I often hear people state that because they run operating system X rather than Y that they no longer need to reboot, but this is simply not true.  There are two main reasons to reboot on a regular basis: to verify the ability of the server to reboot successfully and to apply patches that cannot be applied without rebooting.

Applying patches is why most businesses reboot.  Almost all operating systems receive regular updates that require rebooting in order to take effect.  As most patches are released for security and stability purposes, especially those requiring a reboot, the importance of applying them is rather high.  Making a server unnecessarily vulnerable just to maintain uptime is not wise.

Testing a server’s capacity to reboot successfully is what is often overlooked.  Most servers have changes applied to them on a regular basis.  Changes might be patches, new applications, configuration changes, updates or similar.  Any change introduces risk.  Just because a server is healthy immediately after a change is applied does not mean that the server nor the applications running on it will start as expected on reboot.

If the server is never rebooted then we never know if it can reboot successfully.  Over time the number of changes having been applied since the last reboot will increase.  This is very dangerous.  What we fear is a large number of changes having been made, possibly many of them undocumented, and a reboot then failing.  At that point identifying what change is causing the system to fail could be an insurmountable process.  No single change to roll back, no known path to recoverability.  This is when panic sets in.  Of course, a box that is never rebooted intentionally is more likely to reboot unintentionally – meaning the chance of a failed reboot is both more likely to occur and more likely to occur while in active use.

While regular reboots are not intended to reduce the frequency of failed reboots, in fact they actually increase the occurrence of failures, the purpose is to make those failures easily manageable from a “known change” standpoint and, more importantly, to control when those reboots occur to ensure that they happen at a time when the server is designated as being available for maintenance and is designed to be stressed so that problems are found at a time when they can be mitigated without business impact.

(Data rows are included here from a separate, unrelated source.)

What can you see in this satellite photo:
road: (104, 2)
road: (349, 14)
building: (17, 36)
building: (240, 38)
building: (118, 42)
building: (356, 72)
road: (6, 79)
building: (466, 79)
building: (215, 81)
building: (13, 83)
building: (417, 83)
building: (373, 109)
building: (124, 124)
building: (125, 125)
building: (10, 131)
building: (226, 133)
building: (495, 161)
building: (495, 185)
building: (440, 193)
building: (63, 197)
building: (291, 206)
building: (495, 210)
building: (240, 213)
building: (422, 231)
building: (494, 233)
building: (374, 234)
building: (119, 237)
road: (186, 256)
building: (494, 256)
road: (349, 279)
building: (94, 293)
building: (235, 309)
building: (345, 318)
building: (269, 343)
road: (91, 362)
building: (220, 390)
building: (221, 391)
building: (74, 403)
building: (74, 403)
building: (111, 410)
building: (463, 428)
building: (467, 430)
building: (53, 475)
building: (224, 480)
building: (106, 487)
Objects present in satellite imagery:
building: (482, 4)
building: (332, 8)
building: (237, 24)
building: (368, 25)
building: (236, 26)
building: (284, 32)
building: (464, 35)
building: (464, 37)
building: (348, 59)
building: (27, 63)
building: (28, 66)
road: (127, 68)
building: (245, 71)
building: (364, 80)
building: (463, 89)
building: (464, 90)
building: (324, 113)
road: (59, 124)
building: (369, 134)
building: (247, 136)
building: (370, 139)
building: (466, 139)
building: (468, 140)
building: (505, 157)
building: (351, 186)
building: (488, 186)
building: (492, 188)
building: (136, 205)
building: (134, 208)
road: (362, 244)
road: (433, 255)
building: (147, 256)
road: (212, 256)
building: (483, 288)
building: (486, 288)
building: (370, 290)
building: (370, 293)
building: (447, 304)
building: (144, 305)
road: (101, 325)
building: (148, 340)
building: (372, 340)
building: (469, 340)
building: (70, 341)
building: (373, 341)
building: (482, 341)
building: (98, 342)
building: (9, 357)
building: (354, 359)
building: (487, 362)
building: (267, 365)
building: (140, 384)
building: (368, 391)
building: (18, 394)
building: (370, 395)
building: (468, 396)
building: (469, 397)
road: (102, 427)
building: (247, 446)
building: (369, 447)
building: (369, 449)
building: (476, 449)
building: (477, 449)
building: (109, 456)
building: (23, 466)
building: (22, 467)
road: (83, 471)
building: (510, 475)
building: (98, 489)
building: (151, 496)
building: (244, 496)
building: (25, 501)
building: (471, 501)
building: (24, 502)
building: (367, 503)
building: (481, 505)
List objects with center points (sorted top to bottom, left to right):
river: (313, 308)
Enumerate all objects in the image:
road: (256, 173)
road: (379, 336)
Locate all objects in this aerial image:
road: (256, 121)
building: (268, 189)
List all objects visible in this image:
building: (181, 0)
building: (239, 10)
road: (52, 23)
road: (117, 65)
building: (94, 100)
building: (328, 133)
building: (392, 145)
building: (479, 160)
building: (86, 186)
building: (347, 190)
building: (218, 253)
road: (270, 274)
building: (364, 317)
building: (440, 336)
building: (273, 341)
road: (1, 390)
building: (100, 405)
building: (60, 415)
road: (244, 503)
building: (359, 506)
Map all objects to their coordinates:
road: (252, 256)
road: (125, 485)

I have heard many a system administrator state that they avoid weekend reboots because they do not want to be stuck working on Sundays due to servers failing to come back up after rebooting.  I have been paged many a Sunday morning from a failed reboot myself, but every time I receive that call I feel a sense of relief.  I know that we just caught an issue at a time when the business is not impacted financially.  Had that server not been restarted during off hours, it might have not been discovered to be “unbootable” until it had failed during active business hours and caused a loss of revenue.

Thanks to regular weekend reboots, we can catch pending disasters safely and, thanks to knowing that we only have one week’s worth of changes to investigate, we are routinely able to fix the problems with generally little effort and great confidence that we understand what changes had been made prior to the failure.

Regular reboots are about protecting the business from outages and downtime that can be mitigated through very simple and reliable processes.